Stocks: Shares of Newly Public Thrifts Taking a Beating in Rocky Market

Stocks of thrifts that have just gone public are getting battered in an increasingly volatile market.

Shares of First Kansas Financial Corp., which made their debut Friday, fell in Monday's session, while other bank and thrift stocks rallied. Shares of the Osawatomie, Kan., company were priced at $10 and rose to a high of $12 on Friday. But on Monday the stock fell 56.25 cents, to $12.3125.

Only last year, investors clamored for the stock of any savings company. At the time, shares of such initial public offerings were so hot that regulators began to grow uneasy.

However, as market volatility has increased, investors have backed away from thrift stocks and their initial public offerings.

The overall market for thrift stocks is up only 1% for the year, said analyst Martin S. Friedman of Friedman Billings & Ramsey, Arlington, Va. "Buyers would rather focus on the stocks at lower levels," he said.

Investors are also steering clear as thrifts struggle harder to maintain profitability levels because of the flattening yield curve, Mr. Friedman added.

When yields across various maturities of Treasury securities converge, thrifts cannot make money on the spreads.

In some cases, investor apathy has caused some thrift stocks to trade below or slightly up from their initial offering prices.

First Source Bancorp, Woodbridge, N.J., which opened at $10 closed at $10 in Monday trading; South Banc Shares, Anderson, N.J., which opened with an initial public offering stock price of $20, closed at $19.75 on Monday; Pocahontas (Ark.) Bancorp, which opened at $10, closed down $9.75; and Peoples Bancorp, Lawrenceville, N.J., which opened with an initial public offering of $10, closed at $10.25 in Monday trading.

Such lackluster performance is a new experience in a market once hailed as a gold mine by legendary stock picker and author Peter Lynch.

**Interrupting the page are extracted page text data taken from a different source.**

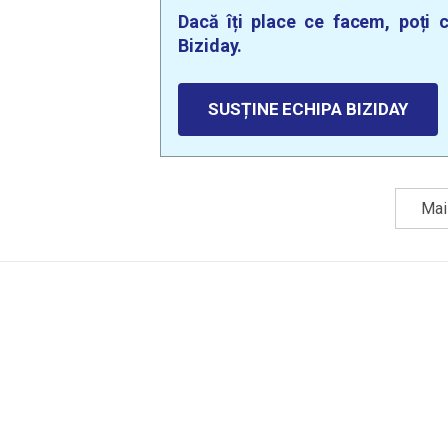
Dacă îți place ce facem, poți c
Biziday.
SUSȚINE ECHIPA BIZIDAY
Mai 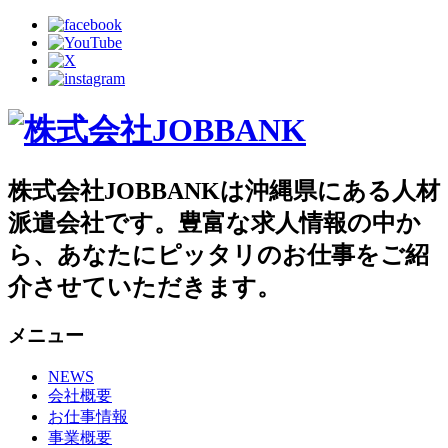
株式会社JOBBANKは沖縄県にある人材
派遣会社です。豊富な求人情報の中か
ら、あなたにピッタリのお仕事をご紹
介させていただきます。
メニュー
NEWS
会社概要
お仕事情報
事業概要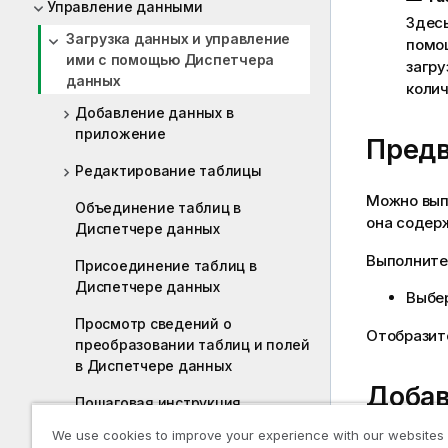
Управление данными
Здесь
Загрузка данных и управление
помо
ими с помощью Диспетчера
загру
данных
колич
Добавление данных в
приложение
Предв
Редактирование таблицы
Можно вып
Объединение таблиц в
она содерж
Диспетчере данных
Выполните
Присоединение таблиц в
Диспетчере данных
Выбе
Просмотр сведений о
Отобразит
преобразовании таблиц и полей
в Диспетчере данных
Добав
Пошаговая инструкция.
Объединение таблиц с
We use cookies to improve your experience with our websites
помощью принудительного
Можно быс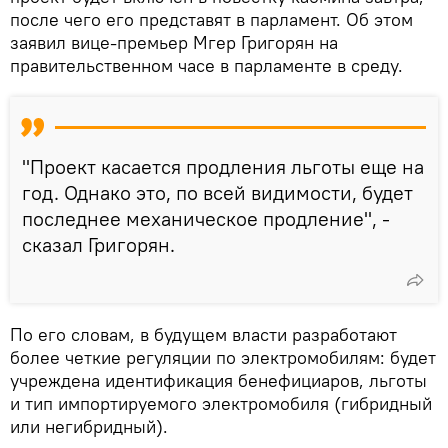
после чего его представят в парламент. Об этом
заявил вице-премьер Мгер Григорян на
правительственном часе в парламенте в среду.
"Проект касается продления льготы еще на
год. Однако это, по всей видимости, будет
последнее механическое продление", -
сказал Григорян.
По его словам, в будущем власти разработают
более четкие регуляции по электромобилям: будет
учреждена идентификация бенефициаров, льготы
и тип импортируемого электромобиля (гибридный
или негибридный).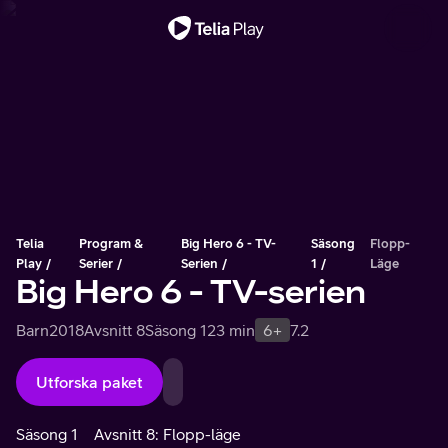
Viktigt meddelande
Telia
Program &
Big Hero 6 - TV-
Säsong
Flopp-
Play
Serier
Serien
1
Läge
Big Hero 6 - TV-serien
Barn
2018
Avsnitt 8
Säsong 1
23 min
6+
7.2
Utforska paket
Säsong 1
Avsnitt 8: Flopp-läge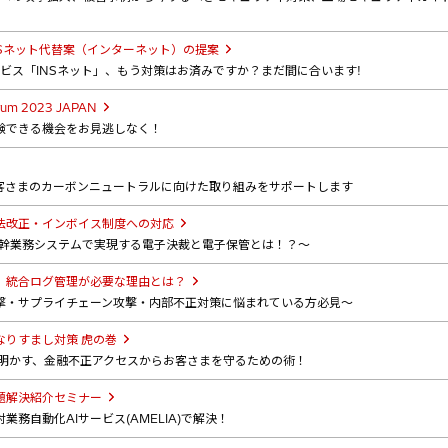
Sネット代替案（インターネット）の提案
サービス「INSネット」、もう対策はお済みですか？まだ間に合います!
Forum 2023 JAPAN
験できる機会をお見逃しなく！
お客さまのカーボンニュートラルに向けた取り組みをサポートします
法改正・インボイス制度への対応
基幹業務システムで実現する電子決裁と電子保管とは！？～
、統合ログ管理が必要な理由とは？
撃・サプライチェーン攻撃・内部不正対策に悩まれている方必見～
なりすまし対策 虎の巻
き明かす、金融不正アクセスからお客さまを守るための術！
題解決紹介セミナー
務自動化AIサービス(AMELIA)で解決！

A bigger sign of the cooler climate, is the trouble that some offerings have had in luring investors. Once quickly oversubscribed by eager investors, some thrift issues have faced the prospect of being underbought.

Thistle Group and PSB Bancorp, two thrifts in Philadelphia, recently had to extend their initial public offerings because of lackluster investor interest.

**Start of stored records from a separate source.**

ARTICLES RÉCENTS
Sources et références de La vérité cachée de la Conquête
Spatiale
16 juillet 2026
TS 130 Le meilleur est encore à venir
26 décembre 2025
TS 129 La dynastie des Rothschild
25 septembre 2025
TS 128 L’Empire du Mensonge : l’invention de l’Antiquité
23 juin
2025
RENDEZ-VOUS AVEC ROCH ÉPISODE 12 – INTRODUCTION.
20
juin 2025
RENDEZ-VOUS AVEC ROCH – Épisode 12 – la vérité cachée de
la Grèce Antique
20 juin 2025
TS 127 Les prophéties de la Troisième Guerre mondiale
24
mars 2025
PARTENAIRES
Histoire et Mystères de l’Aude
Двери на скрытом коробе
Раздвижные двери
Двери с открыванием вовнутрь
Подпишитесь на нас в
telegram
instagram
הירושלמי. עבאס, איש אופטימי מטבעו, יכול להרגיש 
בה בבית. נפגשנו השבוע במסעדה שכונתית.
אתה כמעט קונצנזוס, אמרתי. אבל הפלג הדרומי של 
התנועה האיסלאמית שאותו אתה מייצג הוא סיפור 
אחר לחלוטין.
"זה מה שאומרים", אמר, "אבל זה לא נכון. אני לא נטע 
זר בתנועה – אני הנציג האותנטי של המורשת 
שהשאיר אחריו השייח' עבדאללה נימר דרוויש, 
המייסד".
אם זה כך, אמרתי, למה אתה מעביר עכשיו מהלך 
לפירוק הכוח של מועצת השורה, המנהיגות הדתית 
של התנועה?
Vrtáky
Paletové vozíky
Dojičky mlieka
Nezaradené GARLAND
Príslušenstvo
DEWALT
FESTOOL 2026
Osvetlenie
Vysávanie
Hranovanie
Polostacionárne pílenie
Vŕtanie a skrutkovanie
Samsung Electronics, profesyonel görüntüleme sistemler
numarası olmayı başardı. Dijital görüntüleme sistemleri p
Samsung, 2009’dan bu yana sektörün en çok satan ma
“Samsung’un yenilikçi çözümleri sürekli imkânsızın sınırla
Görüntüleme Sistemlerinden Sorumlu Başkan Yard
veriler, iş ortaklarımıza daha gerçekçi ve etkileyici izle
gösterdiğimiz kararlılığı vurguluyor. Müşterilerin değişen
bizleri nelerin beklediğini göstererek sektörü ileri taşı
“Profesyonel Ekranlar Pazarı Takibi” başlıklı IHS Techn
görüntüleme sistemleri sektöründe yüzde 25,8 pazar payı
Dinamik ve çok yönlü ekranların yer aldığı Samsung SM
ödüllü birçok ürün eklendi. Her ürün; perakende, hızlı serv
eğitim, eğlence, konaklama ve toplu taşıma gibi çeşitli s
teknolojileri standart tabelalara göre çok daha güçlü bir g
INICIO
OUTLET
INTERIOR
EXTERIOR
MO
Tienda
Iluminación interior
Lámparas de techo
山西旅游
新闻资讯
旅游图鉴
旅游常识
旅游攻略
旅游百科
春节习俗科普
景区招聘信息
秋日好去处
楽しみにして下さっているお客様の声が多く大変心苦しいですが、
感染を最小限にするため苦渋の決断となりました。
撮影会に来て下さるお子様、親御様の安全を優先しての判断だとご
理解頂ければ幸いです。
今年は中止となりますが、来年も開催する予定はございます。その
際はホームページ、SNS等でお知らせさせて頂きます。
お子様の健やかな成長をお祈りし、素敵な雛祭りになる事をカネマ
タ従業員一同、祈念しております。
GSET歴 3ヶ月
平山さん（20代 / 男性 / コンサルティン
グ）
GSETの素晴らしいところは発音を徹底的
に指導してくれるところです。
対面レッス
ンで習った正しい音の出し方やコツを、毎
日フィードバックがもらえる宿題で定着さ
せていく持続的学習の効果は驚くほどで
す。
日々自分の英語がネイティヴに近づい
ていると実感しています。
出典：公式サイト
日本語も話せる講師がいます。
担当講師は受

Anthony DiSandro, president of PSB Bancorp, acknowledged that the violent swings in the market have kept some investors on the sidelines.

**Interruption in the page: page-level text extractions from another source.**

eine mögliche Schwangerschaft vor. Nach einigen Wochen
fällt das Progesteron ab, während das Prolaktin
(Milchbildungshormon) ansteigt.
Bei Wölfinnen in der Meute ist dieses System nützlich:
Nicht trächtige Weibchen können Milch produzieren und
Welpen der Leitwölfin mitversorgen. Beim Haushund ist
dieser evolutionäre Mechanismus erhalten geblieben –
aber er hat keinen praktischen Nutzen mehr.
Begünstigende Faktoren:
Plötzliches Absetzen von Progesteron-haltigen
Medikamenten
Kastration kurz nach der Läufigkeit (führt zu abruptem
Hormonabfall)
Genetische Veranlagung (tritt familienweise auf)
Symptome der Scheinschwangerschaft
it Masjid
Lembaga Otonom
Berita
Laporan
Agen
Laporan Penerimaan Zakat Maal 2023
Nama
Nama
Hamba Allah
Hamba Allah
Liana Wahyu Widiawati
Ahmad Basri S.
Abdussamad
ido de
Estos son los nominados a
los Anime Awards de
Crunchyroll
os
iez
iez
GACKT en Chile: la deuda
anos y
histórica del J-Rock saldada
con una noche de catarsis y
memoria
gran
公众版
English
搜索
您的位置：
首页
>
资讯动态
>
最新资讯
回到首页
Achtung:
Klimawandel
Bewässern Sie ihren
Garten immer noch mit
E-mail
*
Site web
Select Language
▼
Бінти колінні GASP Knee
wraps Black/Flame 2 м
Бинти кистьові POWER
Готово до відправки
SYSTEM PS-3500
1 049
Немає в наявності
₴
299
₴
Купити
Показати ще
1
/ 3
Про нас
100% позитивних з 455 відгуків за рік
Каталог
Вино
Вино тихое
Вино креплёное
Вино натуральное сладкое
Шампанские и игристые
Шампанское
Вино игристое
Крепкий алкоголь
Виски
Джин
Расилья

"However, that is good," said Mr. DiSandro. "Many investors are flippers (that is, investors who invest in a company solely for a quick jump in the stock price) and they don't really believe in the company to begin with."

Ben Plotkin, president of Ryan Beck & Co., Livingston, N.J. said both thrift initial public offerings were undersubscribed because they were two- step conversions, meaning they were transactions where the company is brought public in two stages.

"These were second-step transactions and they behave like secondary offerings." Mr. Plotkin, whose firm did not underwrite the initial public offering. "They did not have the scarcity value that initial public offerings do."